Darum hat niemand die Behörden gewarnt
Neue Details zum Brand-Drama:
Einen Tag nachdem der 50 Jahre alte Mitarbeiter des Bezirksamts Altona bei der Zuführung des psychisch kranken 28-jährigen Tim B. getötet wurde, veröffentlichte die Polizei gestern weitere Details der schrecklichen Tat. Sie vermeldete aber auch Positives: Dem lebensgefährlich verletzten zweiten Mitarbeiter des Bezirksamtes geht es genau wie dem Tatverdächtigen etwas besser – sie sind außer Lebensgefahr.
Inzwischen ist klar: Der 58 Jahre alte Betreuer von Tim B. hatte entschieden, den 28Jährigen in einer geschlossenen Psychiatrie unterzubringen. Tim B. soll in der Wohnung seines Vaters an der Weusthoffstraße verwahrlost sein, sich nicht mehr selbst um seine Ernährung gekümmert haben. Am Montag sollte B. dann zwangseingewiesen werden.
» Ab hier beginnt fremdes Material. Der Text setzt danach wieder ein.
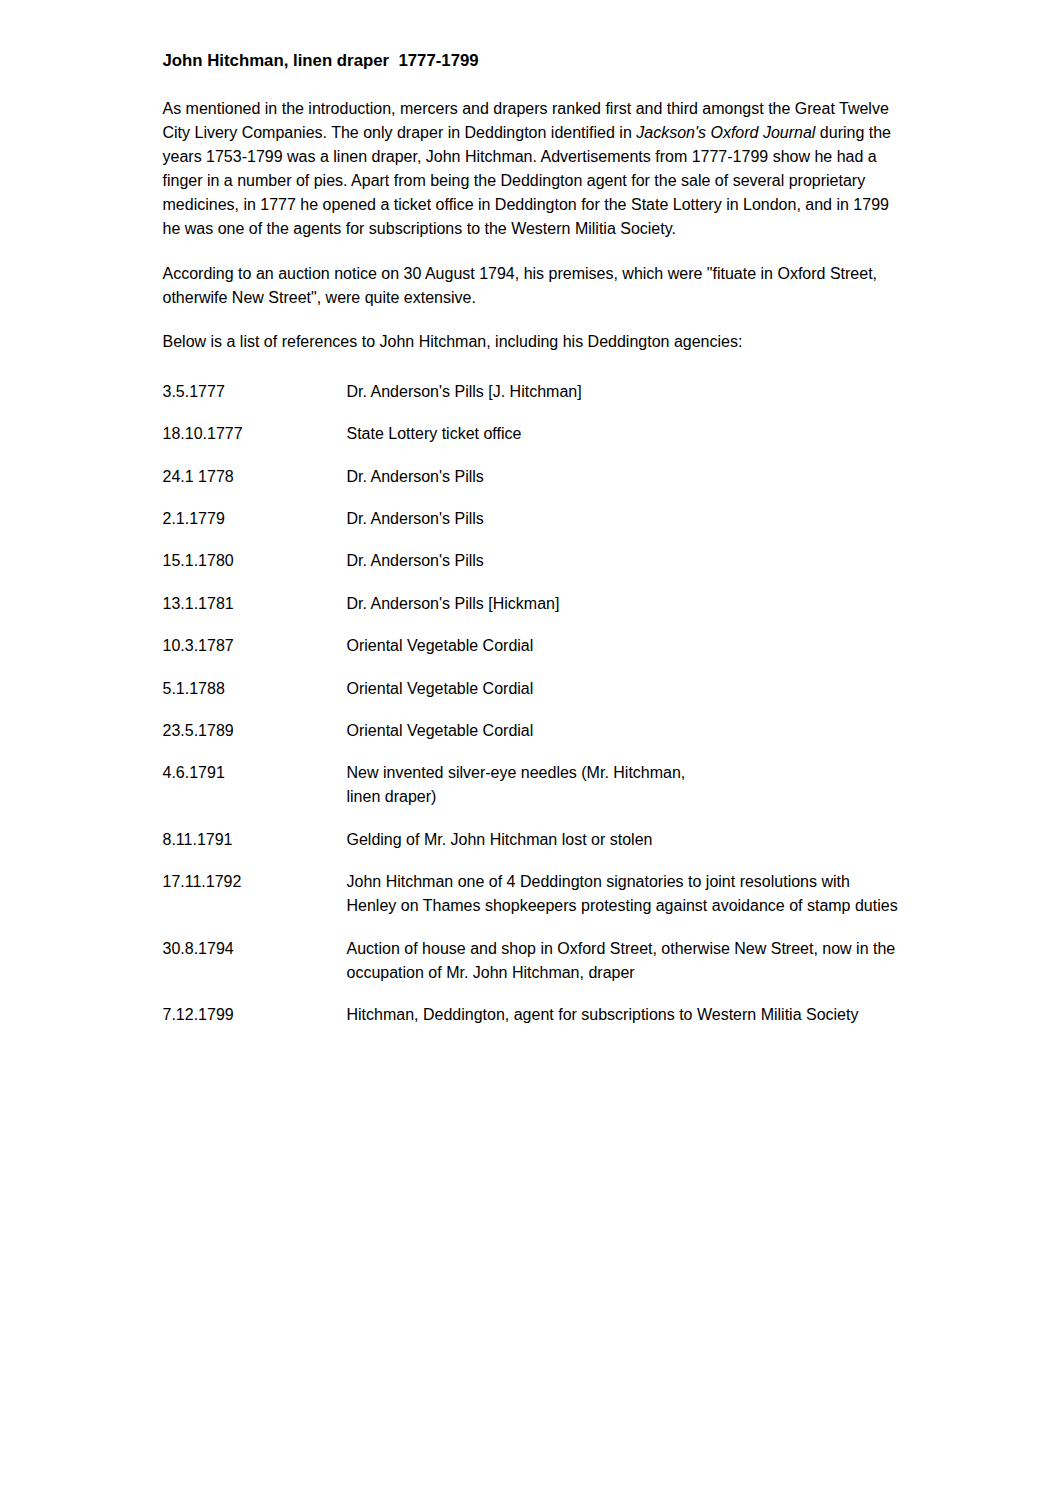John Hitchman, linen draper 1777-1799
As mentioned in the introduction, mercers and drapers ranked first and third amongst the Great Twelve City Livery Companies. The only draper in Deddington identified in Jackson's Oxford Journal during the years 1753-1799 was a linen draper, John Hitchman. Advertisements from 1777-1799 show he had a finger in a number of pies. Apart from being the Deddington agent for the sale of several proprietary medicines, in 1777 he opened a ticket office in Deddington for the State Lottery in London, and in 1799 he was one of the agents for subscriptions to the Western Militia Society.
According to an auction notice on 30 August 1794, his premises, which were "fituate in Oxford Street, otherwife New Street", were quite extensive.
Below is a list of references to John Hitchman, including his Deddington agencies:
3.5.1777
Dr. Anderson's Pills [J. Hitchman]
18.10.1777
State Lottery ticket office
24.1 1778
Dr. Anderson's Pills
2.1.1779
Dr. Anderson's Pills
15.1.1780
Dr. Anderson's Pills
13.1.1781
Dr. Anderson's Pills [Hickman]
10.3.1787
Oriental Vegetable Cordial
5.1.1788
Oriental Vegetable Cordial
23.5.1789
Oriental Vegetable Cordial
4.6.1791
New invented silver-eye needles (Mr. Hitchman,
linen draper)
8.11.1791
Gelding of Mr. John Hitchman lost or stolen
17.11.1792
John Hitchman one of 4 Deddington signatories to joint resolutions with Henley on Thames shopkeepers protesting against avoidance of stamp duties
30.8.1794
Auction of house and shop in Oxford Street, otherwise New Street, now in the occupation of Mr. John Hitchman, draper
7.12.1799
Hitchman, Deddington, agent for subscriptions to Western Militia Society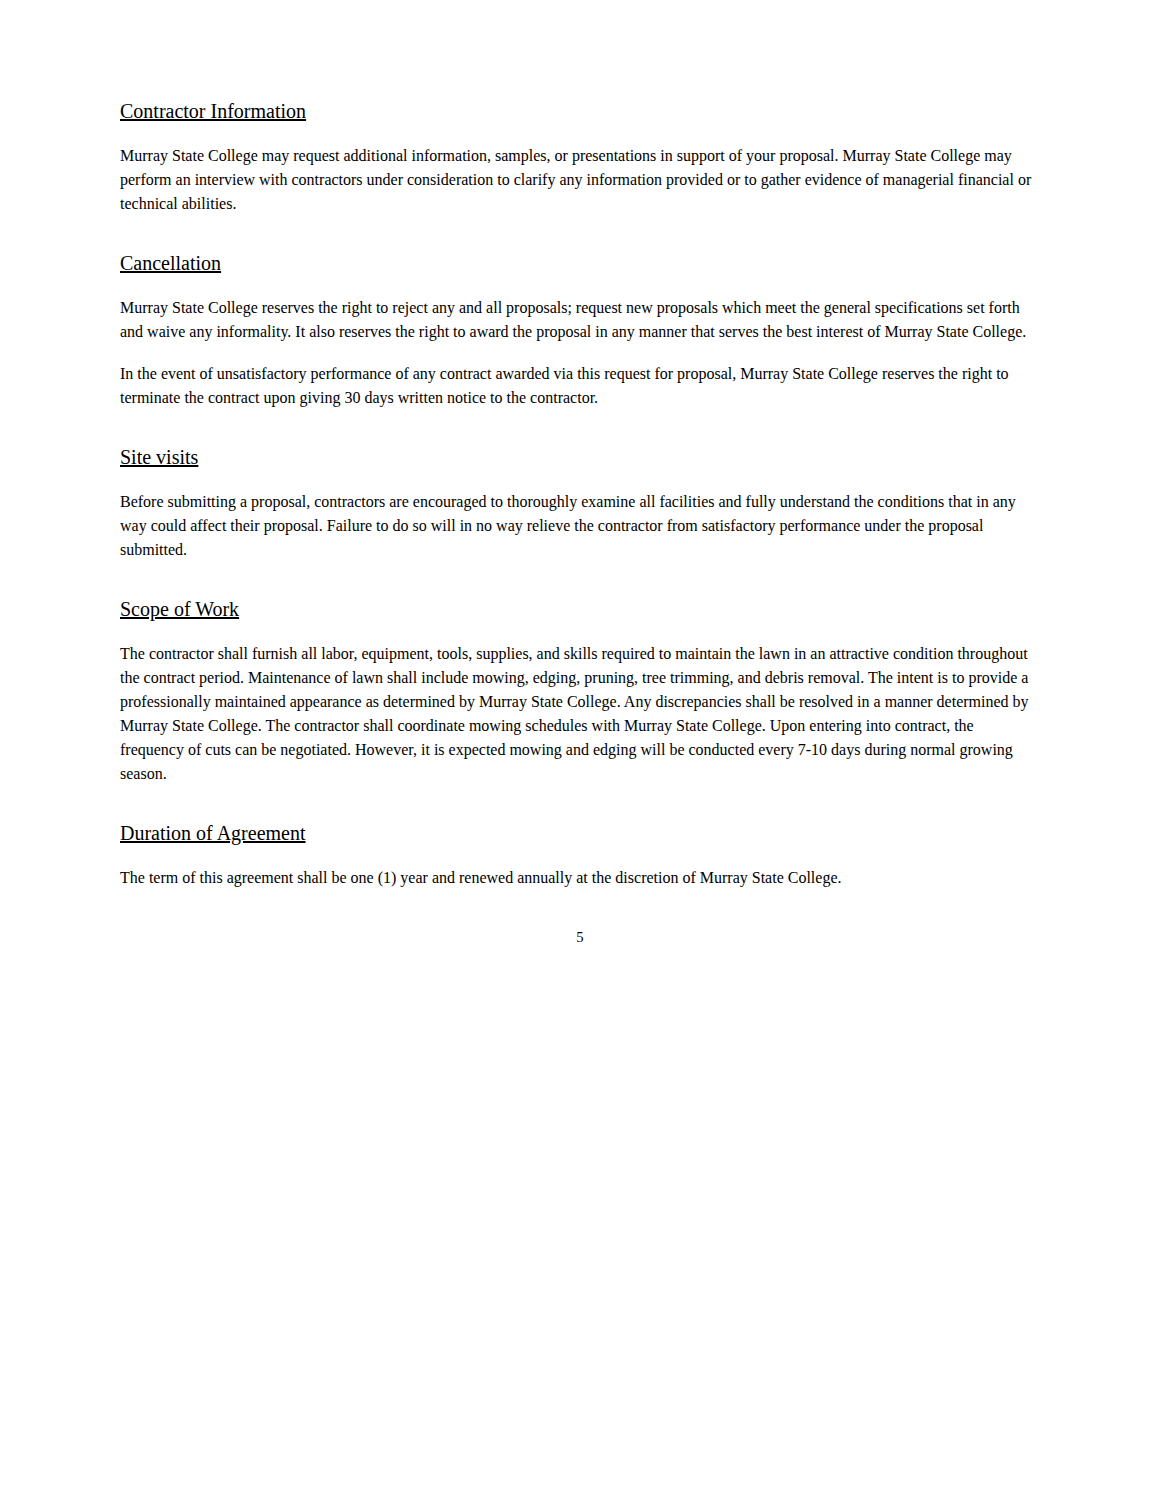Contractor Information
Murray State College may request additional information, samples, or presentations in support of your proposal. Murray State College may perform an interview with contractors under consideration to clarify any information provided or to gather evidence of managerial financial or technical abilities.
Cancellation
Murray State College reserves the right to reject any and all proposals; request new proposals which meet the general specifications set forth and waive any informality. It also reserves the right to award the proposal in any manner that serves the best interest of Murray State College.
In the event of unsatisfactory performance of any contract awarded via this request for proposal, Murray State College reserves the right to terminate the contract upon giving 30 days written notice to the contractor.
Site visits
Before submitting a proposal, contractors are encouraged to thoroughly examine all facilities and fully understand the conditions that in any way could affect their proposal. Failure to do so will in no way relieve the contractor from satisfactory performance under the proposal submitted.
Scope of Work
The contractor shall furnish all labor, equipment, tools, supplies, and skills required to maintain the lawn in an attractive condition throughout the contract period. Maintenance of lawn shall include mowing, edging, pruning, tree trimming, and debris removal. The intent is to provide a professionally maintained appearance as determined by Murray State College. Any discrepancies shall be resolved in a manner determined by Murray State College. The contractor shall coordinate mowing schedules with Murray State College. Upon entering into contract, the frequency of cuts can be negotiated. However, it is expected mowing and edging will be conducted every 7-10 days during normal growing season.
Duration of Agreement
The term of this agreement shall be one (1) year and renewed annually at the discretion of Murray State College.
5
Als die Mitarbeiter des Zuführdienstes seine Wohnung mit dem Betreuer betraten, wurden sie laut Polizei sofort „mit einer brennenden Flüssigkeit übergossen“. Der 50Jährige, so konnte die Mordkommission inzwischen ermitteln, habe sich auf dem Weg durch das Treppenhaus seine brennende Jacke vom Körper gerissen, bevor er auf der Wiese vor dem Haus starb. Die Kleidung seines Kollegen (59) habe ebenfalls in Flammen gestanden – „ihm gelang es mutmaßlich noch, sich unter der Dusche im angrenzenden Bad selbst zu löschen“, sagte PolizeiSprecherin Heike Uhde. Der Mann rettete sich dann durch das Treppenhaus und nicht wie zuerst angenommen über den Balkon aus dem dritten Stock. Inzwischen ist er außer Lebensgefahr.
Das gilt auch für den Tatverdächtigen. Der habe sich laut Uhde in der Küche seiner brennenden Wohnung eingeschlossen und sei später vom Balkon gesprungen. Dabei erlitt er Trümmerbrüche und eine Lungenquetschung.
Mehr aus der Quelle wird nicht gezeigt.